課題一覧 >>
**a)** 短編映画についての文章を読み、三島さんが浩市さんに出演を頼んだわけを1〜3文で説明してください。
**b)** 短編映画についての文章から、「2月18日から公開になる」で始まる段落を選び、主な事実を残して箇条書きにまとめてください。
**c)** 短編映画についての文章を、最後の発言の後から書き進めてください。

学習用文章 >>
2月18日から公開になる短編映画制作プロジェクト「MIRRORLIAR FILMS」Season2は、変化についての物語をテーマに9人の監督が参加しています。三島さん監督作品『IMPERIAL大阪堂島出入橋』は、監督自身の思い出の店である大阪・堂島の洋食レストランの店をきっかけに、在りし日の店を記録として残そうとした私小説的なストーリー。その中で、佐藤さんは、35年間、店と共に歴史を積み重ねてきたシェフを演じています。この作品は、圧巻のワンカット長回しで、撮影されました。

三島
『IMPERIAL大阪堂島出入橋』の脚本を書いた時に、浩市さんに出てもらいたいと思ったんですね。この世にはいない一人の人間を産むわけですから、その作業をきちんと向き合ってやってくださる方で、しかも、今回、長いワンカットを一緒に挑んでくださる方で、一緒になって、映画全体のことを考えてくれる仲間になってくださる人でないと乗り越えられないと思った時にやっぱり芳雄邸で話した浩市さんの顔が浮かんで、あの言葉が耳にふわっと降りてきて、浩市さんにお願いに行ったという経緯ですね。

データ抜粋 >>
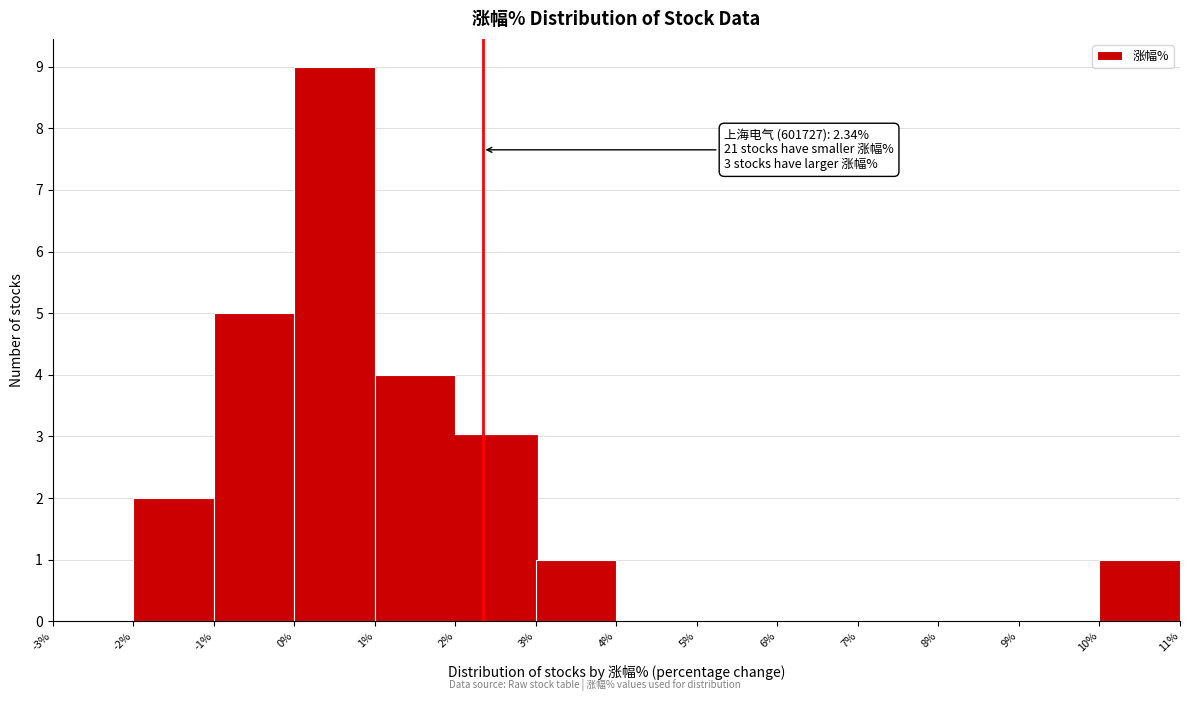

Which range on the x-axis has the tallest bar?

0% to 1%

解答一覧 >>
**a)** 三島さんは、この世にいない一人の人間を産む作業にきちんと向き合ってくれる人が必要だと考えていました。さらに、長いワンカットに一緒に挑み、映画全体のことを一緒に考えてくれる仲間でなければ乗り越えられないと思いました。そう考えた時に、芳雄邸で話した浩市さんの顔が浮かんだからです。

**b)**
・短編映画制作プロジェクト「MIRRORLIAR FILMS」Season2は2月18日から公開される
・テーマは変化についての物語で、9人の監督が参加している
・三島さん監督作品『IMPERIAL大阪堂島出入橋』は、監督の思い出の店である大阪・堂島の洋食レストランをきっかけに、在りし日の店を記録として残そうとした私小説的なストーリー
・佐藤さんは、店と共に35年間歴史を積み重ねてきたシェフを演じている
・作品は圧巻のワンカット長回しで撮影された

**c)**
佐藤
本を読んで、まず、監督の中で出来上がっているものなので、これくらい説明が少ないのも久々に読んだなという。主人公が、どういう風な思いの中で昨日と明日とどう向き合おうとしているのか、そこら辺が非常に難しいというか、逆にその事を監督と話をしても、つまらないと思った。その部分はワンカットの中で生まれてくるものになるのかなという期待感があるのと、その反面、約800 メールを走る11分のワンカットは無理だよと最初に、三島さんに言った。やる中できっと何かそこで見つけるものもあるし、見落とすものもあるかもしれないし、ここら辺は、なんとも言えないと思ったけど、改めて見てみると、三島さんの執念だよね。

三島
みんなの執念です。

佐藤
実は初日、朝の4時からの一発撮りで、何月でしたっけ?

三島
7月です。

佐藤
もう白むか、白まないかくらい、そこで、ワンカットをやったけど、正直あまり全てが上手くいったとは言い切れない。まだ明け切ってはいないし、今の時代、光の加減は後で何とでもなるわけだから、もう一発勝負できると思ったわけよ。でも三島さんは頑なに「明日やりましょう」と。

三島
そうですね。即答していましたよね。

佐藤
結局、2日目をやってよかった。主役の彼が40代だったら、もう1回あの明かりでいけたんだよ。多分、夏の朝4時過ぎの明けるか、明けないか、だけど、その時間帯しかない何かというのが多分この男の明日なんですよ。

三島
そうですね。

佐藤
それに拘った部分の狙い、それをどうしてもやりたかった、完成したかったという三島有紀子の執念は感じましたけどね。